SHORT TASK A: Reproduce the Peckham Cowboys concert review word for word from "During ‘Painkillers’, the" up to and including "of the song.".
SHORT TASK B: Continue the review of the Peckham Cowboys show at Nambucca from its last sentence.

QUOTED PASSAGE:
This being Nambucca in North London, it was only fair for them Cowboys to perform their weirdly chaotic and oddly distorted ‘South London Thing’. They did just that while throwing in some fun antics and tuned-in/tuned-out interaction. In particular Nigel Mogg wiggled from one side of the stage to the other, working his bass to perfection and looking like a mischievous rock ‘n’ roll incarnation of Mr. Scratch in ‘The Devil & Daniel Webster’. Mind you, this being a rather small stage, there wasn’t much to wiggle about.

‘Ain't That Somethin' turned out to be something very cool indeed. Great guitar and bass licks, heartfelt singing and simply a blistering tune – old school blues ‘n’ roll of the finest cut, interspersed with some ace guitar solos. Yea-ah!
I said it before and I say it again (and sure it wasn’t the last time): I’m a total sucker for ‘Crackhouse Blues’ – my favourite Peckham Cowboys number to this day! To my delight, the band performed it seedier and more blues-orientated than ever. You really could imagine yourself transported into some dingy hellhole somewhere in the Deep South, dabbling in voodoo and other dangers. Darrell Bath’s slide guitar playing was utterly formidable and so beautiful in fact, I almost cried tears of joy watching him doing his thing. And then there was Eden’s harmonica in between his singing, though I call it raw emotion. Sooo very godam orgasmic, easily the highlight of the set!

During ‘Painkillers’, the entire bunch played not only for the audience but seemingly for each other and at each other. Eden partly slurring and speaking the lyrics, to nice effect, broke up the fast pace and upbeat rhythm of the song.

RAW RECORDS:
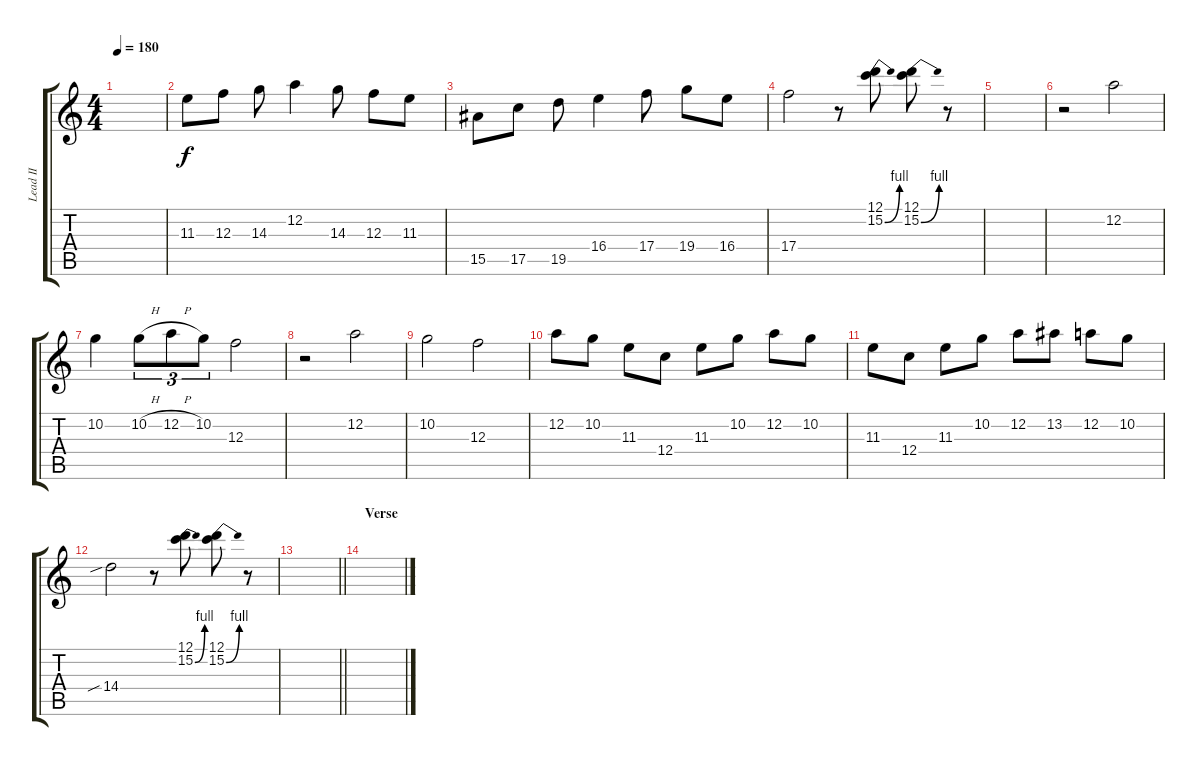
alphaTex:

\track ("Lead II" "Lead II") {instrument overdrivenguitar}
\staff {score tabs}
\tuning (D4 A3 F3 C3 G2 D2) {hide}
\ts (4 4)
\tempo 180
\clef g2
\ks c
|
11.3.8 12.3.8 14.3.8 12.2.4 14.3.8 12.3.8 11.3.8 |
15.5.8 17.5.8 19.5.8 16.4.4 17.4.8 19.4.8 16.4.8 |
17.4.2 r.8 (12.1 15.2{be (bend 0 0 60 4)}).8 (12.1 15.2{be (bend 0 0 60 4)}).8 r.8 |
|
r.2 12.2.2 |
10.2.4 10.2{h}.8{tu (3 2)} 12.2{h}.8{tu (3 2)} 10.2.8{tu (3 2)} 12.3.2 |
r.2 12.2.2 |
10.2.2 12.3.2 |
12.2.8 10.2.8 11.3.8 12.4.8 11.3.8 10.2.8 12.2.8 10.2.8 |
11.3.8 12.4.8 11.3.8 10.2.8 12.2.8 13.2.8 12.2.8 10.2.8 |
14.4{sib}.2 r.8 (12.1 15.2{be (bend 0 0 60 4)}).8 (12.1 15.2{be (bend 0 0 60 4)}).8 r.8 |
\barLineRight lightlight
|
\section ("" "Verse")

RESPONSE A:
During ‘Painkillers’, the entire bunch played not only for the audience but seemingly for each other and at each other. Eden partly slurring and speaking the lyrics, to nice effect, broke up the fast pace and upbeat rhythm of the song.

RESPONSE B:
Duncan Mackay had ample opportunity to show off his boogie-woogie piano skills during ‘Rock n Roll Star’, while crooner Eden expressed that the song’s title kinda refers to glam rock star Marc Bolan. Mr. Eden, you got taste! All the while and during Mackay’s piano spiel, the Peckham frontman danced the Bolan Boogie combined with his very own honky-tonk steps. No crisis of confidence whatsoever, and so it should be.

The final song of the night turned out to be the Stooges cover ‘I Wanna Be Your Dog’ and naturally, the vibe shifted from blues-sleaze to downright durrty and gritty, not to mention hardcore. It all seemed to go on forever as well, with Eden growling like a dog, then turning toward MacCormick and demanding “Give it to me, c’mon on, give it to me!” Hitting away like possessed, the drummer boy readily obliged. Upping the frenzy, punters (including yours truly) were pulled onto stage to join in and sing and dance (or let their pants down!), and for the roaring climax, Nigel Mogg decided to fall into the drum kit, thus bring an end to the mayhem.

“Come and see us again, and spread the word”, shouted Marc Eden swiftly, before pointing out copies of the band’s excellent album ‘Flog It!’ were on sale in the foyer.
I, for one, can’t wait to come and see the band again – the sooner the better!